Prime Minister Nawaz Sharif’s office said in a text message that Yousafzai was the “pride of Pakistan.”
“Girls and boys of the world should take lead from her struggle and commitment,” he said.
Yousafzai has risen to fame in a country where only 40 percent of adult women can read and write. She started blogging under a pseudonym for the BBC when she was 11 years old, chronicling Taliban oppression and her love of learning.
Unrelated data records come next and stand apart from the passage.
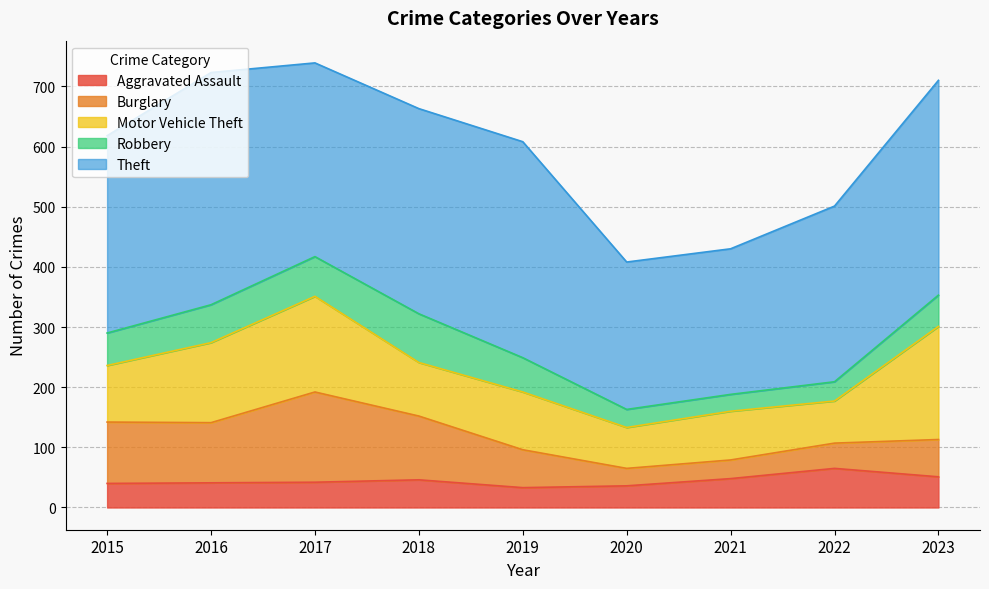

Is it true that Aggravated Assault equals 16 at 2019?

False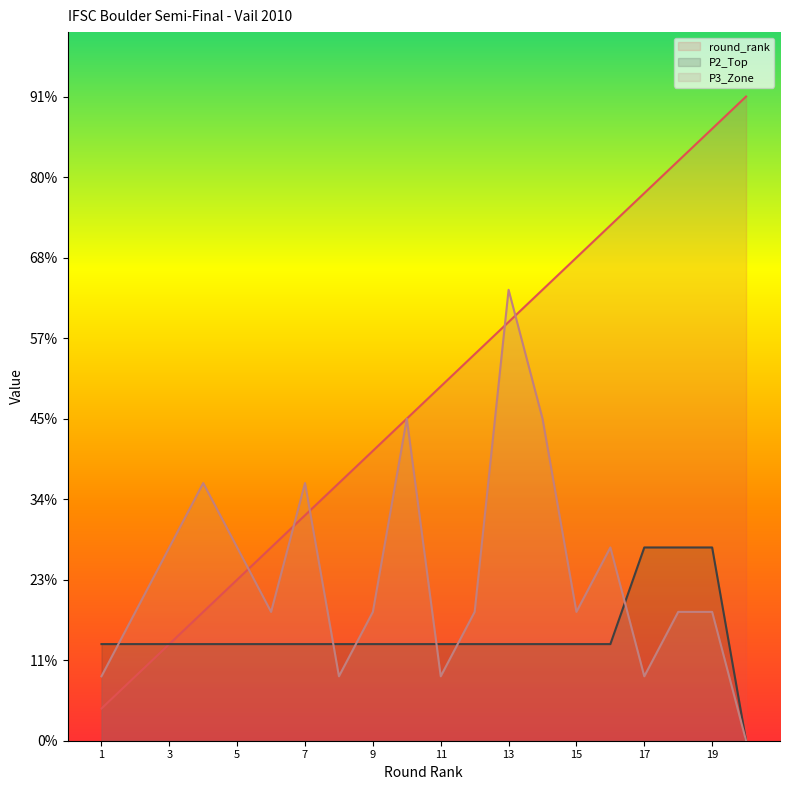

At which category does the chart reach its minimum across all series?

20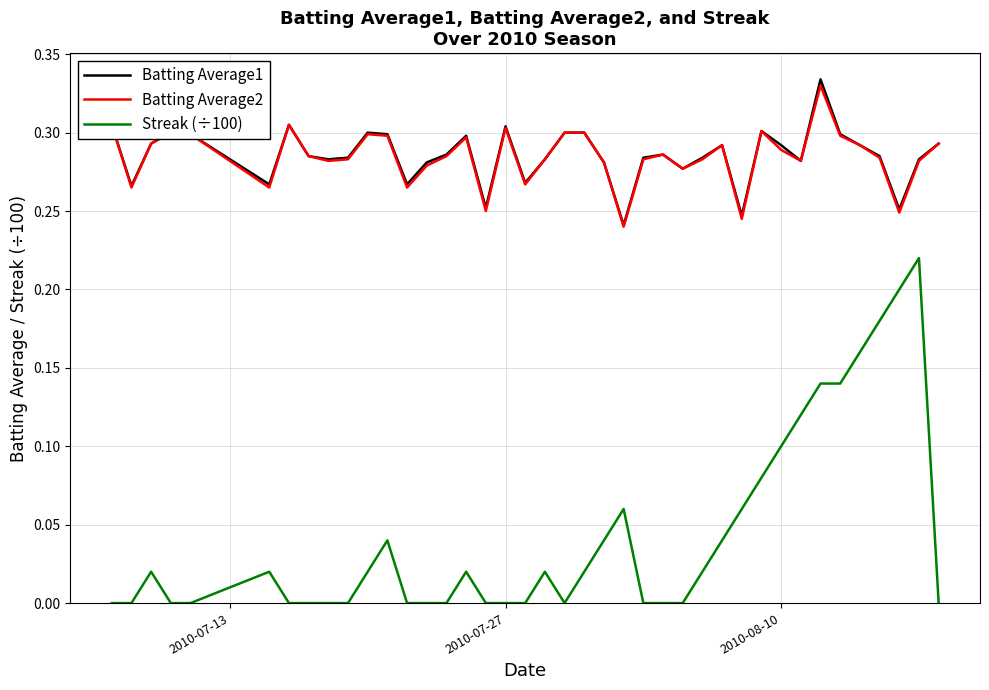

True or false: Batting Average2 and Streak (÷100) intersect in this chart.

False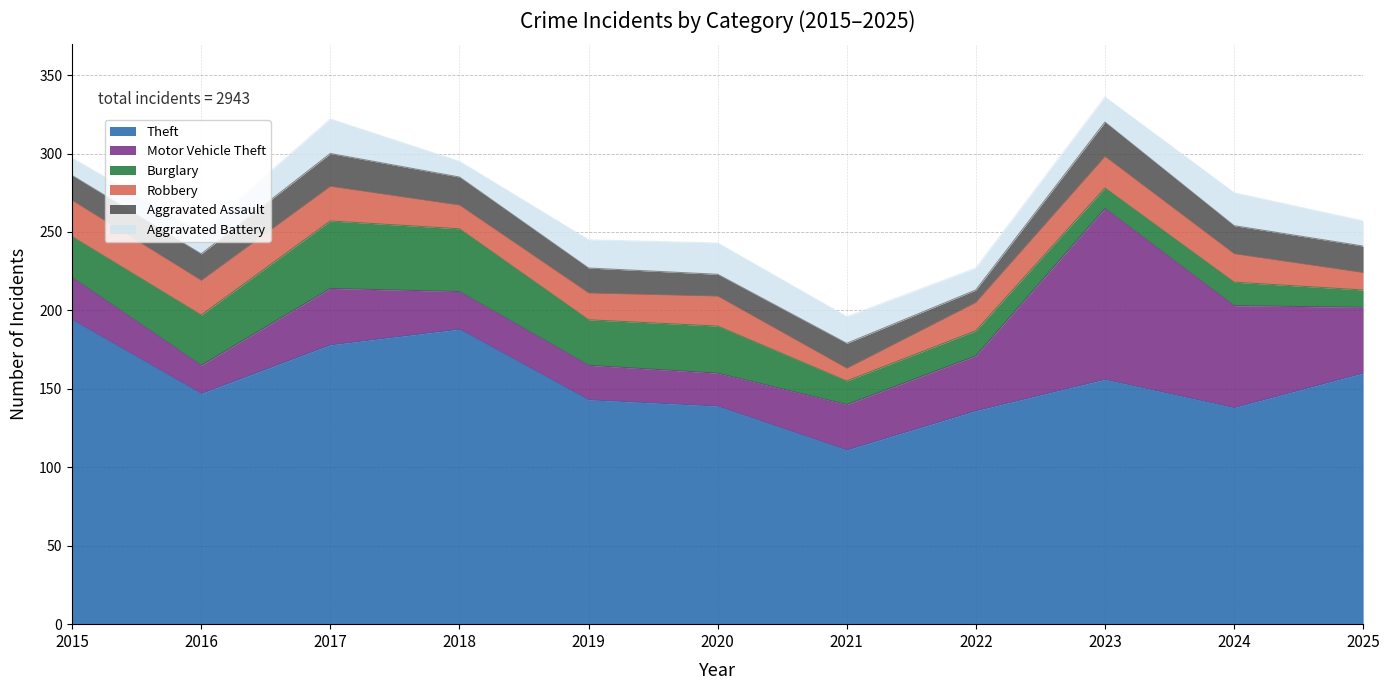

True or false: Aggravated Assault has a value of 35 at 2017.

False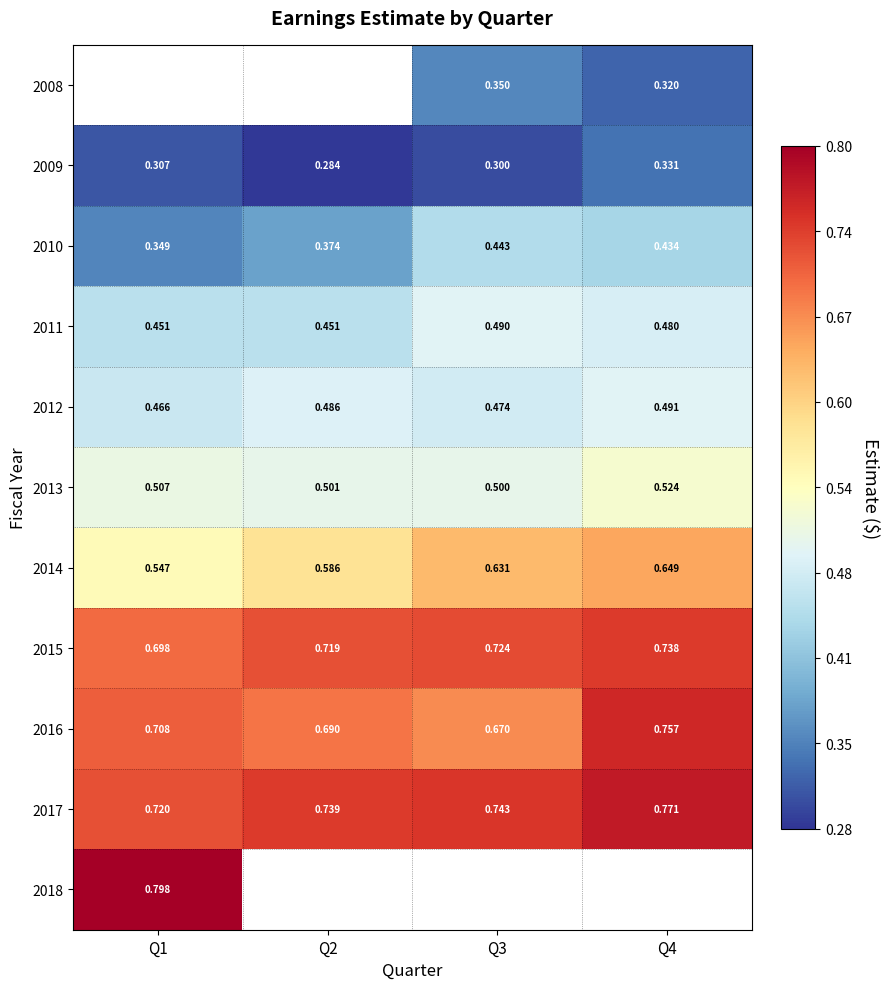

How many 2012 values are between 0 and 1?

4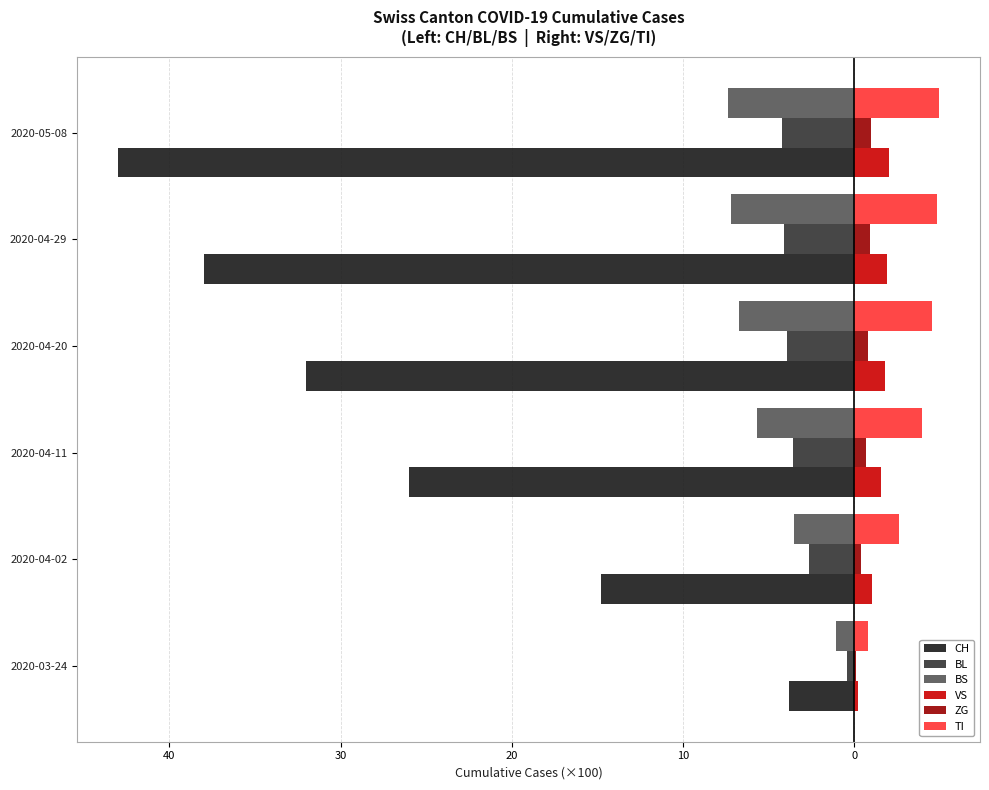

What are all the series names shown in the legend?

CH, BL, BS, VS, ZG, TI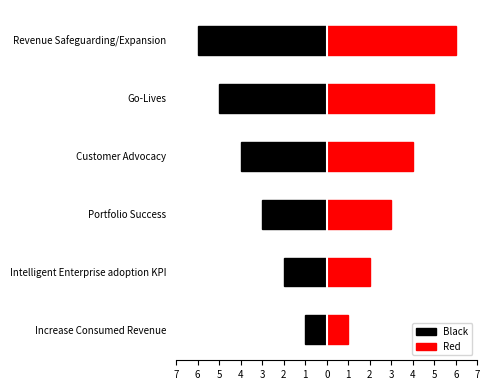

What is the sum of the Red values at Customer Advocacy and Go-Lives?

9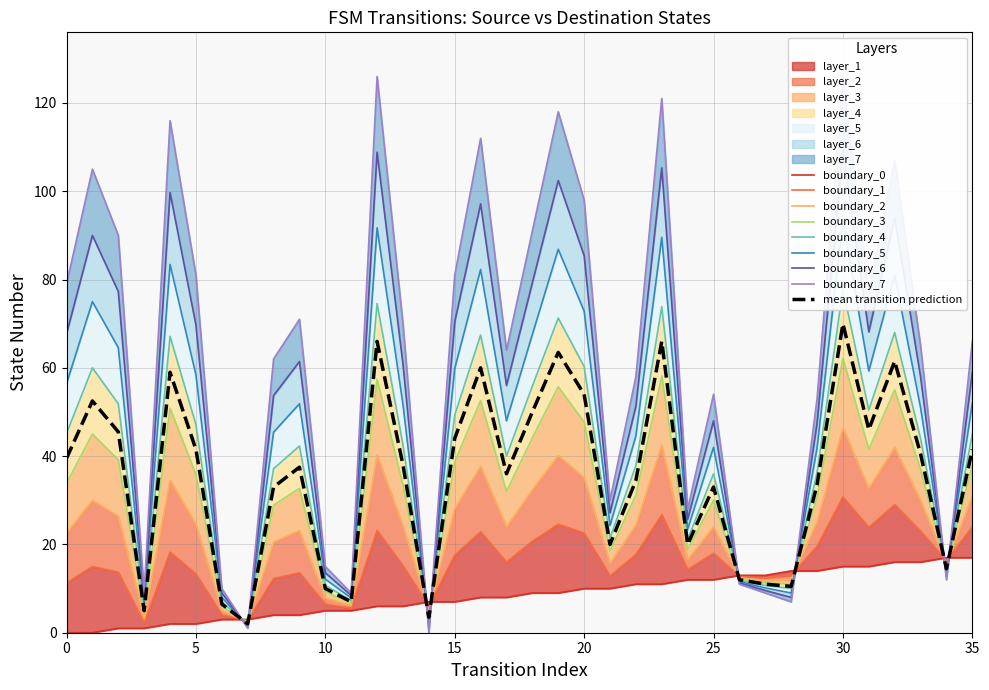

At which label does mean transition prediction reach its peak?

30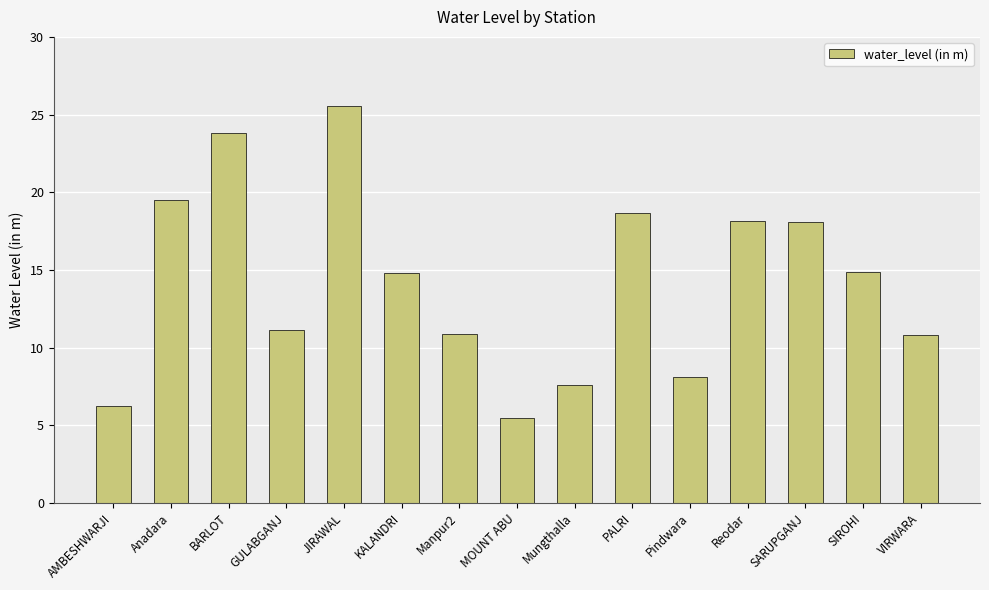

What is the minimum value shown in the chart?

5.5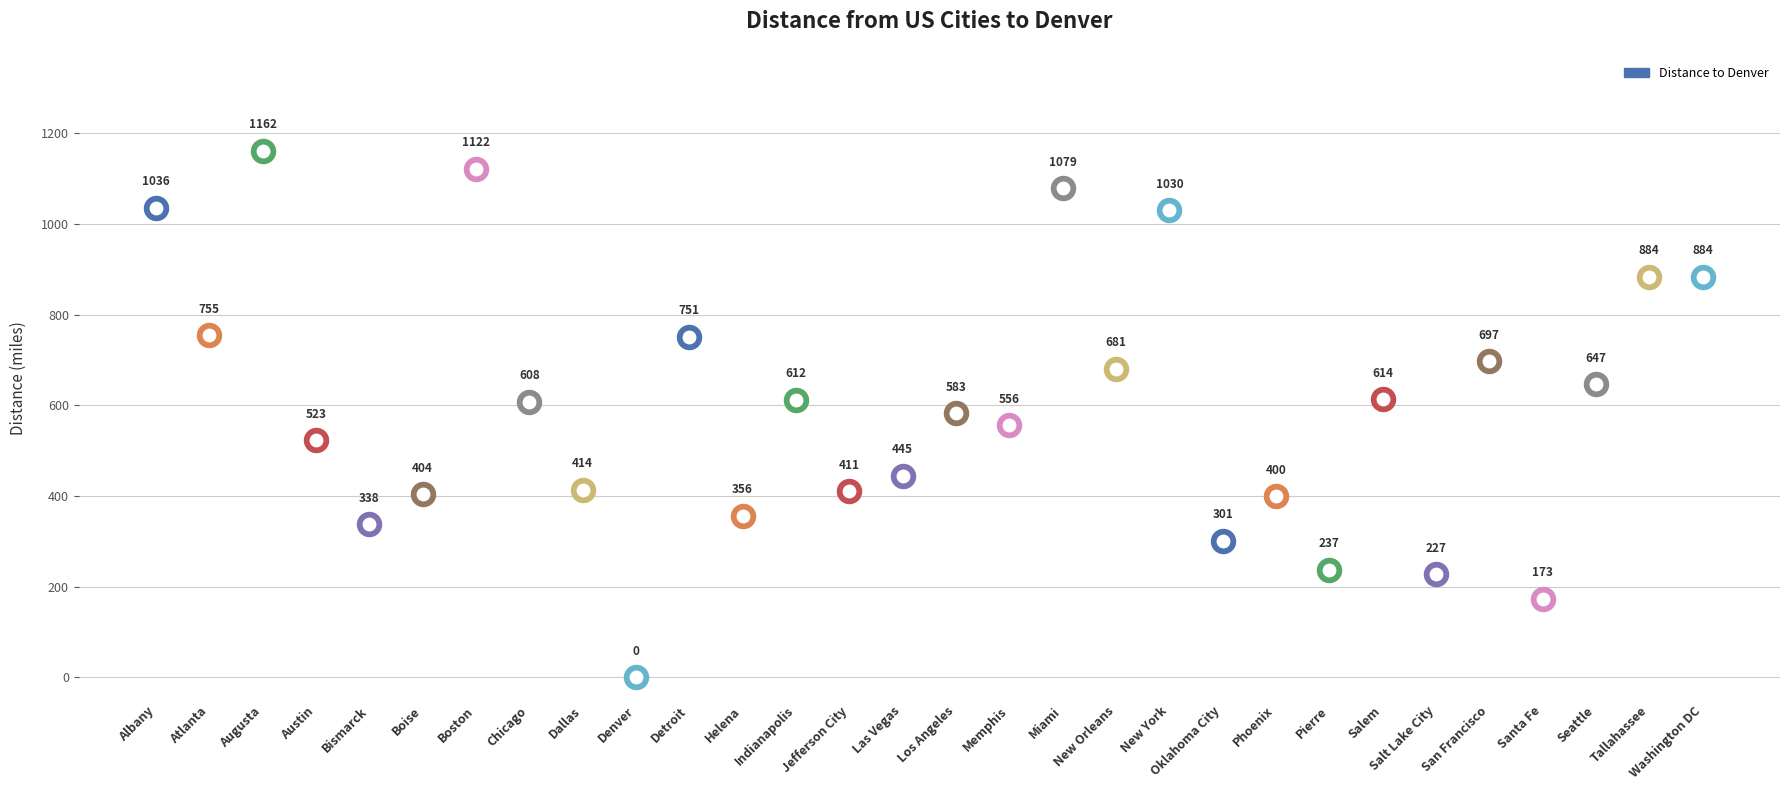

Which has a higher value, Las Vegas or Boston?

Boston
The following summer the New York Times filmed a documentary.

Basic Education

The country’s former Prime Minister Benazir Bhutto was killed in an alleged Taliban attack in 2007. Pakistan has also had a female governor of its central bank, Shamshad Akhtar, as well as woman speaker of parliament in Fahmida Mirza.
Millions of Pakistani women are deprived of basic education and equal work opportunities. Of those women only 22 percent above 15 go out and work in Pakistan, compared to 78 percent of males, according to the Pakistan Bureau of Statistics.
Yousafzai has also won the Amnesty International Award, the International Children’s Peace Prize and the European Parliament’s Sakharov Prize. She’s the second Pakistani to win a Nobel Prize after Abdus Salam, whose works in the field of particle physics earned him an award in 1979, which he shared with two other scientists.
“Thank you all Support and Love…!” Yousafzai said in a tweet.
The prize will be handed out at a ceremony in Oslo on Dec. 10, the anniversary of the death of Nobel.
Satyarthi said the prize was also an honor to India.
“I’ve always said India is mother of hundreds of problems, but it is always mother of millions of solutions,” he said. “We Indians are able to find solutions not only for us but also for the world.”